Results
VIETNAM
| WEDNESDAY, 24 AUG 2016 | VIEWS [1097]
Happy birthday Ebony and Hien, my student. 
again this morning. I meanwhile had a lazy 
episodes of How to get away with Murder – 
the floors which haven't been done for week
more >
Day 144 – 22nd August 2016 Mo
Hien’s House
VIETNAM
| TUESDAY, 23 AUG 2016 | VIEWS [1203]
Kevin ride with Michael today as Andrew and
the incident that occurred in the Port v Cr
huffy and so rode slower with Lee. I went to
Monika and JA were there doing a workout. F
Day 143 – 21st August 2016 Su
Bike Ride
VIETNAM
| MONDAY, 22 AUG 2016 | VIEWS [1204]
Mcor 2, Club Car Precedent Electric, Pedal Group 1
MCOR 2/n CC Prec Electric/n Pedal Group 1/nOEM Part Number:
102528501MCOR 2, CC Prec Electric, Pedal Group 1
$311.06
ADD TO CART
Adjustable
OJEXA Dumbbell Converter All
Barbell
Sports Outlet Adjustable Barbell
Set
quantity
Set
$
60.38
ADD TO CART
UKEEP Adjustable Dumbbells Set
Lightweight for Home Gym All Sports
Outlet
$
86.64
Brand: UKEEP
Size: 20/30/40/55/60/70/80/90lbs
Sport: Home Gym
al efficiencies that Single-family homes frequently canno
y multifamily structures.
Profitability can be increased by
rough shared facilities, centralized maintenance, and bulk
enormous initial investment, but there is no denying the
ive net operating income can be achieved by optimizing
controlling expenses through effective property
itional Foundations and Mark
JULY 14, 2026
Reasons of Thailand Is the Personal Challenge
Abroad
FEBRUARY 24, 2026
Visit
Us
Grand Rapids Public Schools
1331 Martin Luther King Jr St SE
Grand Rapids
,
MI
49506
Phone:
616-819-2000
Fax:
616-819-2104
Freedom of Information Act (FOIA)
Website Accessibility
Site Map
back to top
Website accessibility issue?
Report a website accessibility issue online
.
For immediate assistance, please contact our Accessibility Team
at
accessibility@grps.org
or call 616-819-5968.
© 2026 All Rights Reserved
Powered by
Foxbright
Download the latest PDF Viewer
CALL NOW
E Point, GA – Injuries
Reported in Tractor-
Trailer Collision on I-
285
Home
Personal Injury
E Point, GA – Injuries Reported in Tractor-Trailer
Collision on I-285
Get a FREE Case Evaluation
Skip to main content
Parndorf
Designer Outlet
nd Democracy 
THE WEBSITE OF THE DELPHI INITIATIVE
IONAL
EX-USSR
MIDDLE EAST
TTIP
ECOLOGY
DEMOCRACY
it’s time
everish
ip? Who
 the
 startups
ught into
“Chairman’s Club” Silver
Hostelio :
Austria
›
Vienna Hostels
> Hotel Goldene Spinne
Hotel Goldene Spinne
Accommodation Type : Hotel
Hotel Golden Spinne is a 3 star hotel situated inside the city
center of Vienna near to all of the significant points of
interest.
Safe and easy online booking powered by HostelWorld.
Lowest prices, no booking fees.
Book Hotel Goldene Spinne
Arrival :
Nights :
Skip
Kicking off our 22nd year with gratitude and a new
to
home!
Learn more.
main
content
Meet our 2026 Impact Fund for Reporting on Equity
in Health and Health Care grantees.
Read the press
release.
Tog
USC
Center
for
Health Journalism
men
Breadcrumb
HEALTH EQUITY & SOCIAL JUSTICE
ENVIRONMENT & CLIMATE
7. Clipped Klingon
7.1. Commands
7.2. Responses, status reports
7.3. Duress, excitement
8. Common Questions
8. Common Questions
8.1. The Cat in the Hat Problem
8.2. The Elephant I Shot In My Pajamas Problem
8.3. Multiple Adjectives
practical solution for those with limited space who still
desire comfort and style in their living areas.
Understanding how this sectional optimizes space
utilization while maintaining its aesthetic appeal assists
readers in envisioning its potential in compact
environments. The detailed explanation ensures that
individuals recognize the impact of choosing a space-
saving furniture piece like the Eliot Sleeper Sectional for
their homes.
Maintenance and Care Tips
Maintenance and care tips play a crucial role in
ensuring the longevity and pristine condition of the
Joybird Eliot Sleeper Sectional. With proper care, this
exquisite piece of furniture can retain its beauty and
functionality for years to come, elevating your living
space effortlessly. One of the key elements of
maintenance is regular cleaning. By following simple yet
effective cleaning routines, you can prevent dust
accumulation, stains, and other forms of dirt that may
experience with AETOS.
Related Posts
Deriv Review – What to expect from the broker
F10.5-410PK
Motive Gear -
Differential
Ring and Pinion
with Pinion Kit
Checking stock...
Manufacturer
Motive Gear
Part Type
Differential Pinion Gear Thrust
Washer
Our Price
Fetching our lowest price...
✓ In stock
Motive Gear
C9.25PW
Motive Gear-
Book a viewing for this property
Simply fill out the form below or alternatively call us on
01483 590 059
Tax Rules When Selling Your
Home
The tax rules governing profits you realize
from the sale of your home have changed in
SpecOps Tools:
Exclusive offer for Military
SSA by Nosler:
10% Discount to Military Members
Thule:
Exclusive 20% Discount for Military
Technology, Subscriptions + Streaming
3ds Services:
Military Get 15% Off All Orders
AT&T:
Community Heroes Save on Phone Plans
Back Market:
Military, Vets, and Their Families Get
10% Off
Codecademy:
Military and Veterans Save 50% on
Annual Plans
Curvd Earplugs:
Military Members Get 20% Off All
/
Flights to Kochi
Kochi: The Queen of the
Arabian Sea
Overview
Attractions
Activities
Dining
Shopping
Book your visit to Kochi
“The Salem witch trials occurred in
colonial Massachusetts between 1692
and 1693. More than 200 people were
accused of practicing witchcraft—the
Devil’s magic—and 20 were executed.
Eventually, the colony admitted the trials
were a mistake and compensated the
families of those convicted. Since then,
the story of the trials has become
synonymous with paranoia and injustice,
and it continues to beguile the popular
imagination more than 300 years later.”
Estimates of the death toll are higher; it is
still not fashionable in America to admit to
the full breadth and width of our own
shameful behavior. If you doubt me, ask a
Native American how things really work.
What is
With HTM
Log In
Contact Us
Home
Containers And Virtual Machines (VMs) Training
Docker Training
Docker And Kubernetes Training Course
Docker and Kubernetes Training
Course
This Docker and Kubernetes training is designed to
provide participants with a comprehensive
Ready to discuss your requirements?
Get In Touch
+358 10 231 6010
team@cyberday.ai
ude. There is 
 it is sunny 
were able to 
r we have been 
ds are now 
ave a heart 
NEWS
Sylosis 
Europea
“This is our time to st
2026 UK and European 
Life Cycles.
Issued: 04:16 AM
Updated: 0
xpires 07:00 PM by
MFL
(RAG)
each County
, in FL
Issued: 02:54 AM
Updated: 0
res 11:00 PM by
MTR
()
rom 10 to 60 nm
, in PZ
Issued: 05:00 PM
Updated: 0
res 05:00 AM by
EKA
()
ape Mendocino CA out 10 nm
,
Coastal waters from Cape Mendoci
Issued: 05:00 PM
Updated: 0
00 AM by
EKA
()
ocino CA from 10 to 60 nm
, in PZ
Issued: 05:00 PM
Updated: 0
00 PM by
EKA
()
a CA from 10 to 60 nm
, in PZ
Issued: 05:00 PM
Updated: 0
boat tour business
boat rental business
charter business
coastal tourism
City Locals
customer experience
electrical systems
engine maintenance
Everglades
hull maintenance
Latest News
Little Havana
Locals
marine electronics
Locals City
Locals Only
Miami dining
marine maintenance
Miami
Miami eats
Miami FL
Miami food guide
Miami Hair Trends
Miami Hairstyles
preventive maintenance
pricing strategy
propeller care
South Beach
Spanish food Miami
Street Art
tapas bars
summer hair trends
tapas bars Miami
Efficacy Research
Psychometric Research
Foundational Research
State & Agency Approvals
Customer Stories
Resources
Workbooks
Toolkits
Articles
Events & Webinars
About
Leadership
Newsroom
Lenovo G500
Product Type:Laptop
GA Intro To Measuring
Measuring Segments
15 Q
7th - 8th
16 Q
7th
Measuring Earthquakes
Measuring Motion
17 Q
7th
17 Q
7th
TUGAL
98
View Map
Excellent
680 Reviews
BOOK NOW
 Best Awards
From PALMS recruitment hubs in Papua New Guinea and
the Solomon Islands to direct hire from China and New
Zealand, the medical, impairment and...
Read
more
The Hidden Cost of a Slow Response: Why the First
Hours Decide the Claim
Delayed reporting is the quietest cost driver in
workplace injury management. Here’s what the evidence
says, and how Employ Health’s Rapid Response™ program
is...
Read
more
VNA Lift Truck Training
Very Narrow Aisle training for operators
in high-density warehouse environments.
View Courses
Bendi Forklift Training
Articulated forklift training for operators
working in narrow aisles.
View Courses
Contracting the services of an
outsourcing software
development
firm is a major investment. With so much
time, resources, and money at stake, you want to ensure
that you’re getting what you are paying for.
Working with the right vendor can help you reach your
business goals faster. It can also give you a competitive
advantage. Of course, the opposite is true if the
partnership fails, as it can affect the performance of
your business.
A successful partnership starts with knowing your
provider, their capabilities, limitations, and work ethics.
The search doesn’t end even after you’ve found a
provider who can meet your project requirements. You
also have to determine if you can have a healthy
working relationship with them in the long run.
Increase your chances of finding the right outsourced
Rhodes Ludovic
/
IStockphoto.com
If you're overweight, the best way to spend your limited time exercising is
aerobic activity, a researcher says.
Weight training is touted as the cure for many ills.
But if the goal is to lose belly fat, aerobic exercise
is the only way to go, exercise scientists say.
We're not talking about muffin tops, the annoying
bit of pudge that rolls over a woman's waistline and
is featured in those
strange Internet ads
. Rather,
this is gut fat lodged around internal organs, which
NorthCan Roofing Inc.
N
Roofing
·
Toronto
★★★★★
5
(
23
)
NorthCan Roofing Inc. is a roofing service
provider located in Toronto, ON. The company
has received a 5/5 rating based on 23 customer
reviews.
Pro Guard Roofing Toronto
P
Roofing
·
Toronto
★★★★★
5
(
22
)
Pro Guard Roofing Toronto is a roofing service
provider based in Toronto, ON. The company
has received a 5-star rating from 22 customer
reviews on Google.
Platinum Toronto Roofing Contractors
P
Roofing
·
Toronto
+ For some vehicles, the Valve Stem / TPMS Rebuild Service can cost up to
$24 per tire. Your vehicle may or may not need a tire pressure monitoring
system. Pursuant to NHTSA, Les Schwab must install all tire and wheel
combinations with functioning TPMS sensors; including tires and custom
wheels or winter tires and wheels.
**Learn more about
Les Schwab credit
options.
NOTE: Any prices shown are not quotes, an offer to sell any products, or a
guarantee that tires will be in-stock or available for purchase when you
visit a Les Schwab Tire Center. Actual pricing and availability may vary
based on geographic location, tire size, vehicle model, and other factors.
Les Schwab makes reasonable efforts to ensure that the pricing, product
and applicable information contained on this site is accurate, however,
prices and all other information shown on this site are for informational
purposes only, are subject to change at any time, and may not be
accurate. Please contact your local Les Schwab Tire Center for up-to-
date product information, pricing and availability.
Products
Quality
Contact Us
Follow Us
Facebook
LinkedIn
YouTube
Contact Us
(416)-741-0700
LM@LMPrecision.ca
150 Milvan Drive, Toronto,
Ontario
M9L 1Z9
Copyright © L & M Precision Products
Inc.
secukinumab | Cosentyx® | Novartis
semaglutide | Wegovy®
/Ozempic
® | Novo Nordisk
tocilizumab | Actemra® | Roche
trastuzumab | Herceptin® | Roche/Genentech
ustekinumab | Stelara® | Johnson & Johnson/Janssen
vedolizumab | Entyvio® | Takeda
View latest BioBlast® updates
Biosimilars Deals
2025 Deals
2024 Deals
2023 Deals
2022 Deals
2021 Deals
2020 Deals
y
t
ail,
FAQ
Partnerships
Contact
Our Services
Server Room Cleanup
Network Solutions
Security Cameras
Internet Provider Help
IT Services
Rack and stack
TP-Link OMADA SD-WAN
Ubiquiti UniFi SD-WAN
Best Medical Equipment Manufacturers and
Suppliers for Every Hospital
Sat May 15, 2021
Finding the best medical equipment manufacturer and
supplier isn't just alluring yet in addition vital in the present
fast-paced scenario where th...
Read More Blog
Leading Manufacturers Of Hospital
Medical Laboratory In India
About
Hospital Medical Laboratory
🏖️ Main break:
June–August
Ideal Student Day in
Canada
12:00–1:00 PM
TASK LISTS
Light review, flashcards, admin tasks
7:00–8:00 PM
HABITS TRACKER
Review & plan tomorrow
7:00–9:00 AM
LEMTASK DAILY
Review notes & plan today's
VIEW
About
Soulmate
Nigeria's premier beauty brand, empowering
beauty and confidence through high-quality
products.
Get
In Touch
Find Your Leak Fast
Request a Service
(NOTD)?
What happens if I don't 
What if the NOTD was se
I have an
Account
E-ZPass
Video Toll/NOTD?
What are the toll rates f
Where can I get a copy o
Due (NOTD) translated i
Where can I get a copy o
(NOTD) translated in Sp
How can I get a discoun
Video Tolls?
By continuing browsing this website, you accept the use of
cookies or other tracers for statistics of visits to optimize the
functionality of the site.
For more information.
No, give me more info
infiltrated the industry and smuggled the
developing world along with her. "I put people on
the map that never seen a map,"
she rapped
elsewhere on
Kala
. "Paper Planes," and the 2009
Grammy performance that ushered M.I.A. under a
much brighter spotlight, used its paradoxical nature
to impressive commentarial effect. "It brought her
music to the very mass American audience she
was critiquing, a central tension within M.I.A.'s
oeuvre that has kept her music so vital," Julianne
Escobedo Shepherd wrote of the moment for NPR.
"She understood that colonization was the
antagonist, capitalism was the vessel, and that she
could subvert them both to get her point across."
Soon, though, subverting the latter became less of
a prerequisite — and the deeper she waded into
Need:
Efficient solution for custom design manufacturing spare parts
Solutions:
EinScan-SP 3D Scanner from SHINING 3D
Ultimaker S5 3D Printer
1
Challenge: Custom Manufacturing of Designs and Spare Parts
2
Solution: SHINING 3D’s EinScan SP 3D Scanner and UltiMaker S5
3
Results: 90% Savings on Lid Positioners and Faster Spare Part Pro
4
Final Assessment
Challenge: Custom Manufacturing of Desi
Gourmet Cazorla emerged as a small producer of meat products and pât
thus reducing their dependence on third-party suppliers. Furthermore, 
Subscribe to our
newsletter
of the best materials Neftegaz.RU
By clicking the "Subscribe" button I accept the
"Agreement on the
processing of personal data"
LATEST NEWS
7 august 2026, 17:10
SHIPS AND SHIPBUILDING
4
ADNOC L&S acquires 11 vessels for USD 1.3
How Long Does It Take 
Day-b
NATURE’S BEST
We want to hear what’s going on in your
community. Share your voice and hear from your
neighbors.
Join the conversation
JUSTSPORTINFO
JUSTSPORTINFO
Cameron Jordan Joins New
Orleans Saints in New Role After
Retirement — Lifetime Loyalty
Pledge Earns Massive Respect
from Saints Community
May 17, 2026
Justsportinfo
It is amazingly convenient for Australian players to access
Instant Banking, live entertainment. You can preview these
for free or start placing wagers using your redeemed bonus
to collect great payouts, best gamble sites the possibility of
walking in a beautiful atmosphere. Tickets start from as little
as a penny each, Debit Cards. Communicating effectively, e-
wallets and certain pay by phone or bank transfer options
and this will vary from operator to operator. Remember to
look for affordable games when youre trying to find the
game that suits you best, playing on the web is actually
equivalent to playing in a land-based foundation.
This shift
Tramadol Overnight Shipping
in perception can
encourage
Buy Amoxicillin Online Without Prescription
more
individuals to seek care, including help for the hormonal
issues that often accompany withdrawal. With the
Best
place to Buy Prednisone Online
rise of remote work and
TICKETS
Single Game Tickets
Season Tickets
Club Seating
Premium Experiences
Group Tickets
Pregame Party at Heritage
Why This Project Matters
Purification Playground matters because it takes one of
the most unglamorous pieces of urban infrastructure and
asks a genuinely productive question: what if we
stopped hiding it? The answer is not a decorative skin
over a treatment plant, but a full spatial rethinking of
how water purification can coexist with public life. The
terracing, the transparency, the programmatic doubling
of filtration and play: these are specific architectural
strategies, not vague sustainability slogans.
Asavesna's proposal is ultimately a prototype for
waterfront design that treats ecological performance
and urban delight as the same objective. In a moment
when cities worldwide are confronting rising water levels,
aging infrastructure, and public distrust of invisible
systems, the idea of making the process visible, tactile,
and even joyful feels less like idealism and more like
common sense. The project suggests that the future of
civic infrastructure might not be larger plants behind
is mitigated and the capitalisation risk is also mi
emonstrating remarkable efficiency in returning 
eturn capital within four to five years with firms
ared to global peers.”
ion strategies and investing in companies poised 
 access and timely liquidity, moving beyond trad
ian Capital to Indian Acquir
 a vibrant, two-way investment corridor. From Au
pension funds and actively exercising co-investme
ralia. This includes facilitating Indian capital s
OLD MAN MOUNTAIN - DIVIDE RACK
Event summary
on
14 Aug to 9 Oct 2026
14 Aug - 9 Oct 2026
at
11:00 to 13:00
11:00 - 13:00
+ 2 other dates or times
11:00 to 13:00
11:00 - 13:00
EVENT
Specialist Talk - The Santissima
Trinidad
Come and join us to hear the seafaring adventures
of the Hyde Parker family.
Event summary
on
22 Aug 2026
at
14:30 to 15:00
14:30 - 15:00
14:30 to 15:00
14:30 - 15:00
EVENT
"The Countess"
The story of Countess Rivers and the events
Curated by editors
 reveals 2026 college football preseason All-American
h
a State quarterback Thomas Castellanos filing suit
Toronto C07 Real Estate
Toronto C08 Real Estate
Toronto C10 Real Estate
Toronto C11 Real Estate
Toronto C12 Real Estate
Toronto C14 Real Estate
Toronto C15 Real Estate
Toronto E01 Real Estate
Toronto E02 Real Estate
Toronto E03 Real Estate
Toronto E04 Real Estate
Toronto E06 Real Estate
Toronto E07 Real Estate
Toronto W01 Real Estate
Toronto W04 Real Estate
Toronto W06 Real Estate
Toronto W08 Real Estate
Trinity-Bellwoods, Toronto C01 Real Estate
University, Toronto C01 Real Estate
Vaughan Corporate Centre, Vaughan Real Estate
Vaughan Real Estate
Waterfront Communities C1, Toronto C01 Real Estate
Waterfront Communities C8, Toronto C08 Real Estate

» **Exercise brief**
What should be returned is the run of lines from the first line of the material through the line containing "Hien’s House", exact and inclusive, and nothing else.

» **Reply**
Results
VIETNAM
| WEDNESDAY, 24 AUG 2016 | VIEWS [1097]
Happy birthday Ebony and Hien, my student. 
again this morning. I meanwhile had a lazy 
episodes of How to get away with Murder – 
the floors which haven't been done for week
more >
Day 144 – 22nd August 2016 Mo
Hien’s House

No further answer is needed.